Minimum de l’indemnité versée en cas de nullité du licenciement

 

Cass. Soc. 26/11/2014, n°13-22.789

 

Versement d’une indemnité au minimum égale aux salaires des 12 derniers mois en cas de nullité du licenciement

En l’espèce, un salarié a été engagé le 19 février 2007 par une société, en qualité d’électricien. Il a été licencié pour motif économique par lettre du 25 février 2010. Le licenciement a été déclaré nul et la cour d’appel, sur le fondement de l’article L.1235-3 du code du travail, a alloué une indemnité qui ne peut être inférieure aux salaires des douze derniers mois.

La Cour de Cassation devait se prononcer sur le montant de l’indemnité octroyée à un salarié en cas de nullité du licenciement. Pour elle, la cour d’appel a violé l’article L.1235-3 du code du travail en se référant à un montant minimum légal erroné. En effet, « l’article L. 1235-3 du code du travail dispose que l’indemnité ne peut être inférieure aux salaires des six derniers mois », et non douze mois de salaires !
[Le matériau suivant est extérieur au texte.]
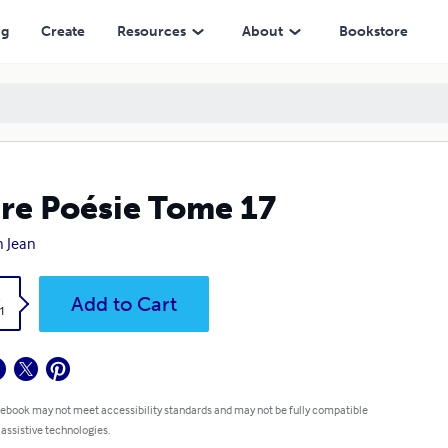
ng
Create
Resources
About
Bookstore
re Poésie Tome 17
 Jean
k
Add to Cart
1
 ebook may not meet accessibility standards and may not be fully compatible
 assistive technologies.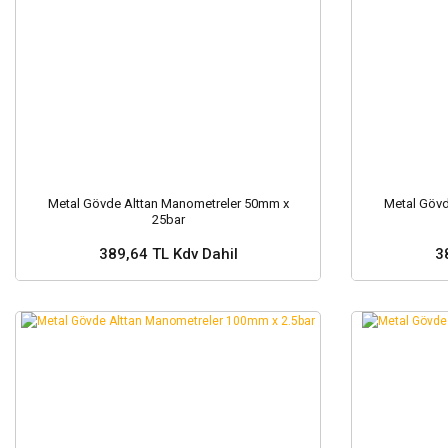
Metal Gövde Alttan Manometreler 50mm x
Metal Gövd
25bar
389,64 TL Kdv Dahil
3
Sepete Ekle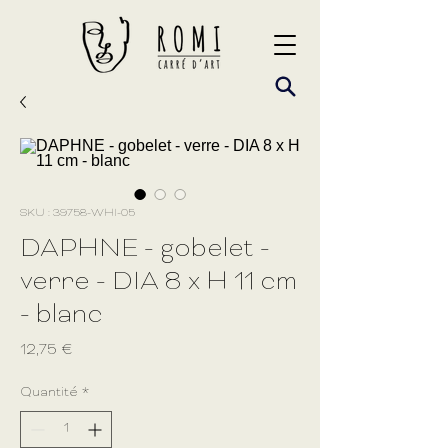
SKU : 39758-WHI-05
DAPHNE - gobelet -
verre - DIA 8 x H 11 cm
- blanc
Prix
12,75 €
Quantité
*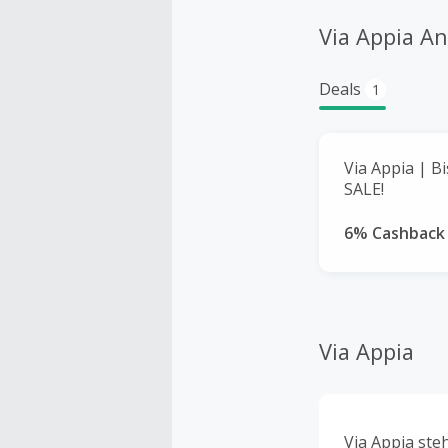
Via Appia A
Deals
1
Via Appia | B
SALE!
6% Cashback
Via Appia
Via Appia ste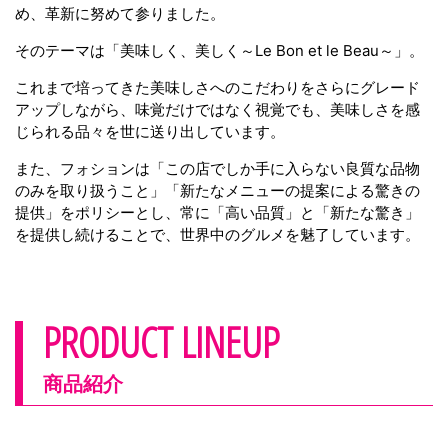
め、革新に努めて参りました。
そのテーマは「美味しく、美しく～Le Bon et le Beau～」。
これまで培ってきた美味しさへのこだわりをさらにグレード
アップしながら、味覚だけではなく視覚でも、美味しさを感
じられる品々を世に送り出しています。
また、フォションは「この店でしか手に入らない良質な品物
のみを取り扱うこと」「新たなメニューの提案による驚きの
提供」をポリシーとし、常に「高い品質」と「新たな驚き」
を提供し続けることで、世界中のグルメを魅了しています。
PRODUCT LINEUP
商品紹介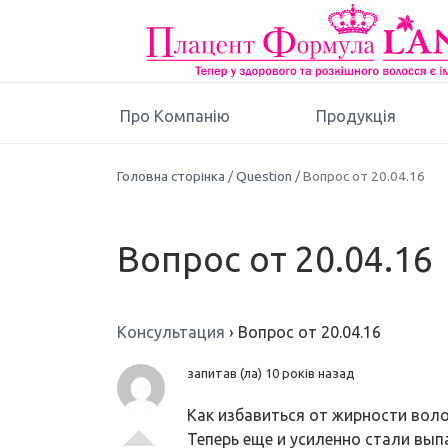
Про Компанію
Продукція
Головна сторінка
/
Question
/ Вопрос от 20.04.16
Вопрос от 20.04.16
Консультация
›
Вопрос от 20.04.16
запитав (ла) 10 років назад
Как избавиться от жирности вол
Теперь еще и усиленно стали вып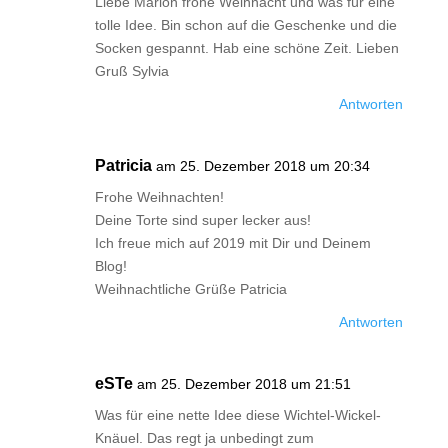
Liebe Marion frohe Weihnacht und was für eine
tolle Idee. Bin schon auf die Geschenke und die
Socken gespannt. Hab eine schöne Zeit. Lieben
Gruß Sylvia
Antworten
Patricia
am 25. Dezember 2018 um 20:34
Frohe Weihnachten!
Deine Torte sind super lecker aus!
Ich freue mich auf 2019 mit Dir und Deinem
Blog!
Weihnachtliche Grüße Patricia
Antworten
eSTe
am 25. Dezember 2018 um 21:51
Was für eine nette Idee diese Wichtel-Wickel-
Knäuel. Das regt ja unbedingt zum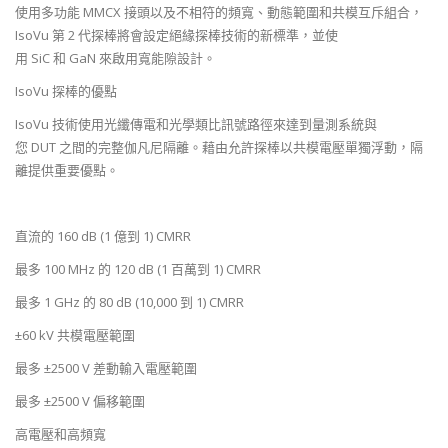
使用多功能 MMCX 接頭以及不相符的頻寬、動態範圍和共模互斥組合，
IsoVu 第 2 代探棒將會設定絕緣探棒技術的新標準，並使
用 SiC 和 GaN 來啟用寬能隙設計。
IsoVu 探棒的優點
IsoVu 技術使用光纖傳電和光學類比訊號路徑來達到量測系統與
您 DUT 之間的完整伽凡尼隔離。藉由允許探棒以共模電壓單獨浮動，隔
離提供重要優點。
直流的 160 dB (1 億到 1) CMRR
最多 100 MHz 的 120 dB (1 百萬到 1) CMRR
最多 1 GHz 的 80 dB (10,000 到 1) CMRR
±60 kV 共模電壓範圍
最多 ±2500 V 差動輸入電壓範圍
最多 ±2500 V 偏移範圍
高電壓和高頻寬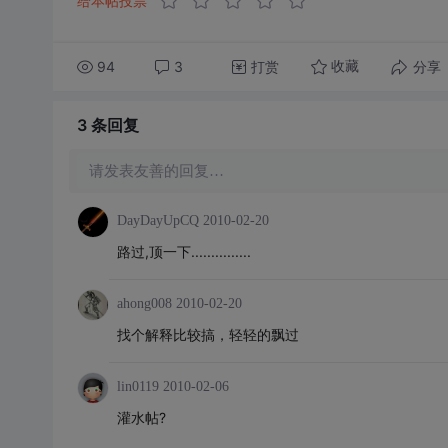
给本帖投票
94
3
打赏
分享
收藏
3 条
回复
请发表友善的回复…
DayDayUpCQ
2010-02-20
路过,顶一下...............
ahong008
2010-02-20
找个解释比较搞，轻轻的飘过
lin0119
2010-02-06
灌水帖?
La cour d’appel raisonnait très certainement par rapport à l’article L.1235-11 du code du travail qui dispose, en cas de nullité du licenciement, que « lorsque le salarié ne demande pas la poursuite de son contrat de travail ou lorsque la réintégration est impossible, le juge octroie au salarié une indemnité à la charge de l’employeur qui ne peut être inférieure aux salaires des douze derniers mois ». Il est envisageable de penser qu’il y a eu une erreur matérielle de rédaction dans l’arrêt de la cour d’appel ; une erreur bien dommageable qui nécessite un renvoi devant une autre cour d’appel.